A couple of weeks ago, I posted the above on my Lifetime Loser Facebook page.
I was gently - and rightly - chastised by commenters for thinking that I suck.
Funny that "I suck" was my first reaction to an endeavor I hadn't done in quite a while. If a friend that posted that, I would have been one of the first to say, "Are you nuts? You haven't ridden in forever. Give yourself a break. You're a beginner."
Yet, did I extend that kindness and latitude to myself? Nope. I went straight to "You're terrible. You're doing a duathlon? In May? Are you high?"
I find it really hard to ditch those old feelings of "You can't do this" because for years, well, decades, that's exactly what I thought about most everything. I was firmly ensconced in my comfort zone and I was not budging, no way, no how.
I didn't want to try anything because I might fail or embarrass myself. And when you're overweight, you can feel like life is a daily reminder that you're a failure. The last thing you want to do is call attention to yourself by making a spectacle of yourself. I'll just sit over here, in the corner, in my tiny comfort zone, thanks. And, would you pass the chips?

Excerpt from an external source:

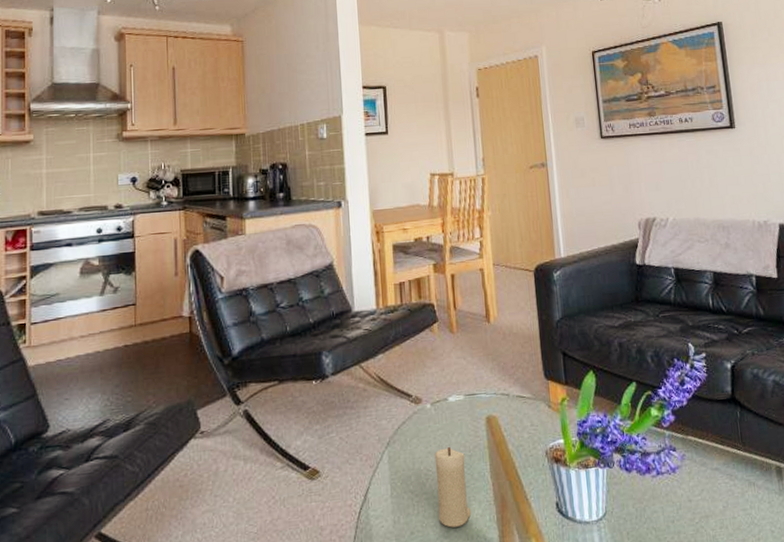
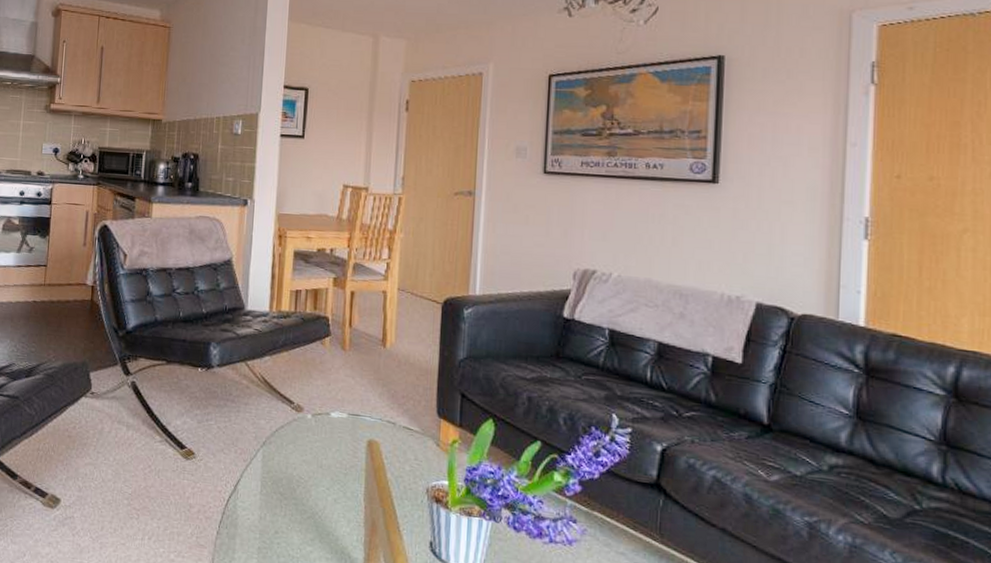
candle: present [434,447,472,528] -> none [305,460,340,539]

When you're overweight, the world is full of "can't." One of the best things I learned while losing weight is that the world is actually full of can. You can do anything, you just have to give yourself the right time, equipment and instruction.

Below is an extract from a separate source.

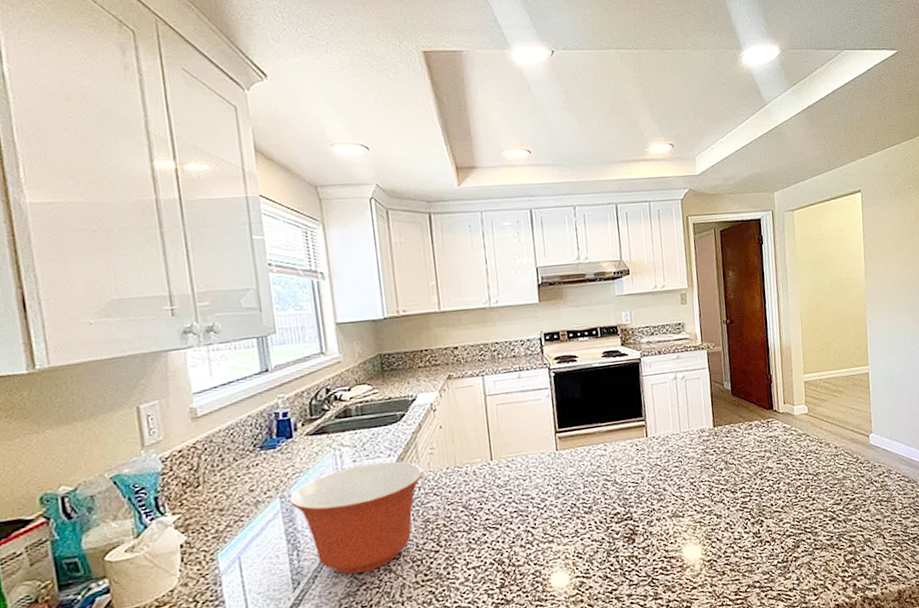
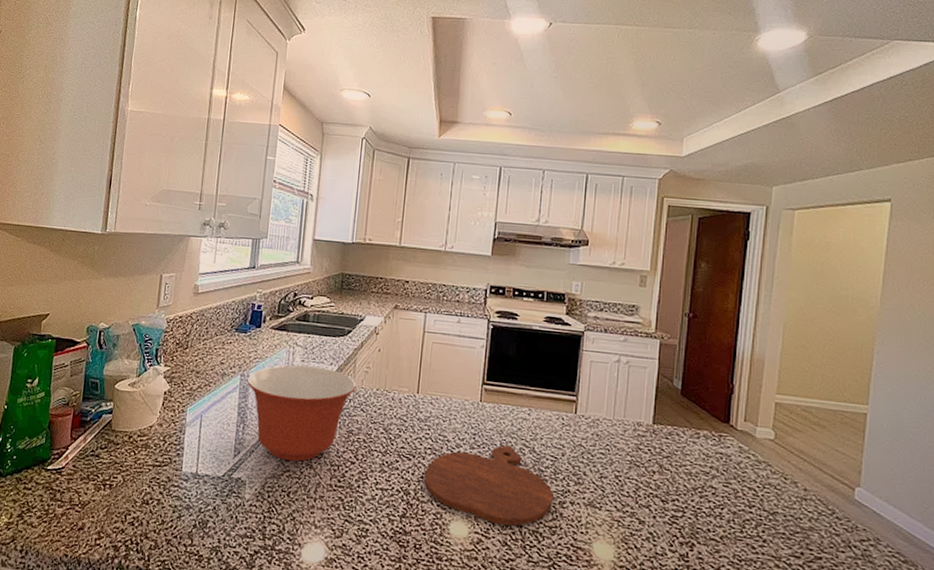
cutting board: none [515,485,642,563] -> present [424,445,553,527]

You lose weight and you gain confidence. You starting dipping a toe outside of that comfort zone. Then you venture out a little farther. And you realize: No one is watching you, hoping you'll fail. It's all in your head.
So you start trying things and, yeah, you stink when you start because you're a beginner. Just harken back to any of my early posts on running and bootcamp and you'll see.

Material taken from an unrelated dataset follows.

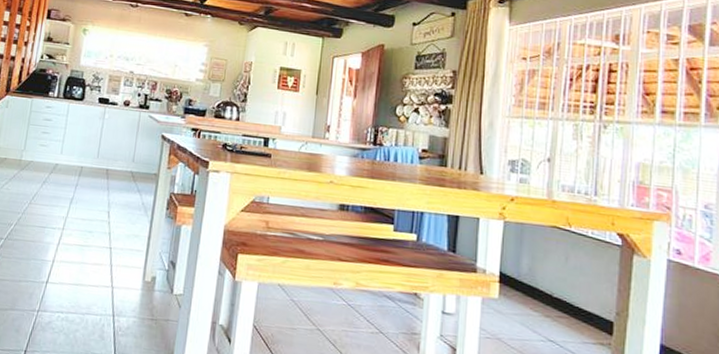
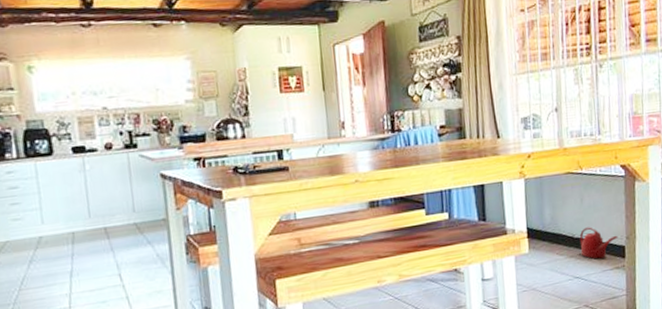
watering can: none [558,289,606,330] -> present [579,227,618,260]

But, you just keep trying and, what do you know, you get better.
It's funny, I'm almost having the opposite problem these days. I've been running for a few years now and just passed my 2-year anniversary at bootcamp. (And, really, if you read this post, who'd have thought I'd still be doing it now?)
Anyway, I've been doing relatively the same thing for years and I'm comfortable in those environments. Cycling and swimming? Not so much. It's jolting to be thrown back into absolute beginner status, but thinking about it, it's wonderful.
First, it takes me down a peg or two in the whole ego department and that's good for me. It reminds me that just because I can run and do squats that doesn't signify I will kick ass right off the bat at every activity.
Most importantly, it has reminded me that true growth - the best growth - comes outside that comfort zone and just because my comfort zone is larger and more accomplished than before, that doesn't make hiding in it any more acceptable.